Так почему вы сейчас начали заниматься «Историей гражданской войны»? Почему она?
Когда мы восстановили фильм «Годовщина революции» (говорю мы, потому что мне очень помогли РГАКФД (Российский государственный архив кино-фотодокументов) и Росархив (Федеральное архивное агентство), я подумал: «Если фильм 1918 года сохранился практически полностью, то почему бы более позднему фильму, созданному в 1921 не сохраниться?». Это был мой первичный импульс.
«История гражданской войны» – загадочный фильм. Он нем ничего не известно. Нет ни литературы, ни мемуаров, ни библиографии, ни свидетельств о показе. Он как будто бы растворился. Но даже по каким-то обрывочным мнениям, наблюдениям, заметкам, мы можем примерно восстановить контуры этого фильма. Что, кстати, уже почти сделано. Но доказать, что мы восстанавливаем именно то, что делал Вертов мы не можем пока у нас не будет документа, подтверждающего именно эту последовательность кадров, вот эту их нумерацию, вот эти титры, надписи.
А почему этот фильм затерялся?
Надо знать, что погибло почти 80% фильмов «немого» периода вообще. Это и у нас в стране, и в Европе, и Америке – везде примерно одинаковая статистика. Фильмы погибали просто потому что не было государственных архивов, которые бы их специально хранили. Фильмы хранились на складах киностудий и когда они выходили из оборота, продолжать хранить их не было смысла. Пока не появились государственные архивы, фильмы погибали.
Тут нет никакого злого умысла или чьей-то злой воли, цензуры. Просто так складывались обстоятельства, а они были прежде всего коммерческими. И теперь труд архивиста заключается в том, чтобы выискивать эти фильмы, устанавливать их настоящие названия. Бывало так, что, если фильм показывался за границей, название могло быть изменено. И представьте, как трудно найти русский фильм в Китае, если он показывался там под другим названием.

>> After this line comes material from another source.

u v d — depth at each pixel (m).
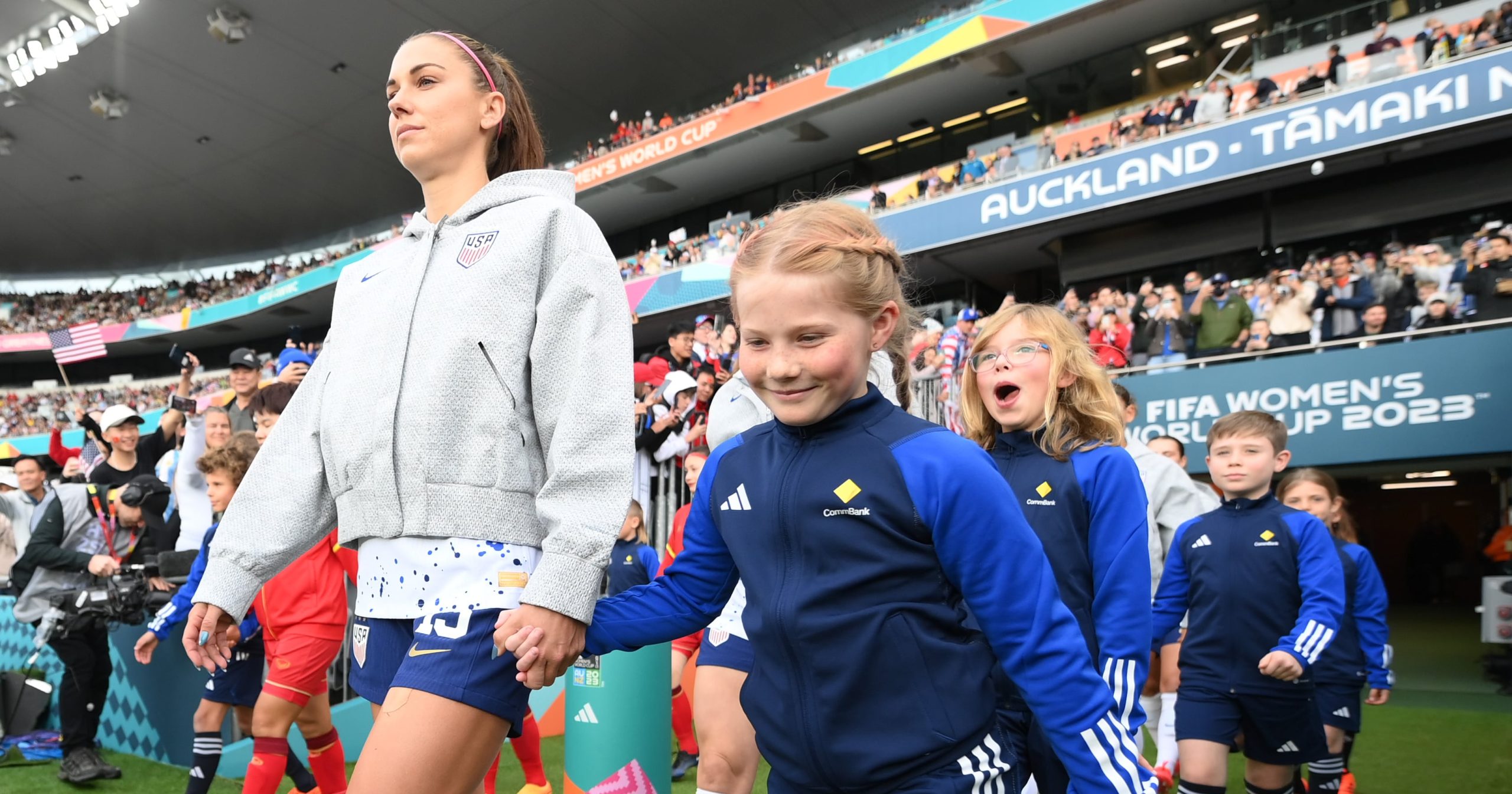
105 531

Да еще и каталогизирован на китайском языке. Или итальянский фильм в Норвегии. Везде одна и та же проблема. Поэтому до сих пор находят фильмы в разных архивах и это всегда кажется почти сенсацией, чем-то необыкновенным. Но для нас – архивистов и историков, это вещь рабочая, заурядная, и, я бы сказал, повседневная.

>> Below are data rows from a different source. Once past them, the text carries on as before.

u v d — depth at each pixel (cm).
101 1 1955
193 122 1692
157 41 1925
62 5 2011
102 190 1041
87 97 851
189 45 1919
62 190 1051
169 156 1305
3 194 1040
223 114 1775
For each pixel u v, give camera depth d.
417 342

А что происходит с финансированием «Истории гражданской войны»?
Есть компания, которая является продюсером этого проекта. Но любой кинематографический проект – это сложная конструкция, которая составляется из намерений, обстоятельств, финансирования и прочих вещей. Я очень рад, что финансируется архивный поиск. Но я ведь не могу сказать, что через две недели я составлю точный план фильма. Это как исследовательская экспедиция, когда вы идете куда-то искать что-то. Можно финансировать проект поиска затерянной пирамиды в джунглях до тех пор, пока вы туда не доберетесь. Вот вы добрались – нашли пирамиду. После этого можно вкладывать деньги в ее отчистку, налаживание туризма. И второй вариант: вы пришли, а там ничего нет. Вы будете после это деньги вкладывать? Скорее всего нет. На этом проект заканчивается.
Поэтому предсказать, что будет с «Историей гражданской войны» я пока не могу. Это живой проект. Он находится в разработке. А что будет дальше? Посмотрим. Может быть месяца через три-четыре я смогу сказать что-то более определённое.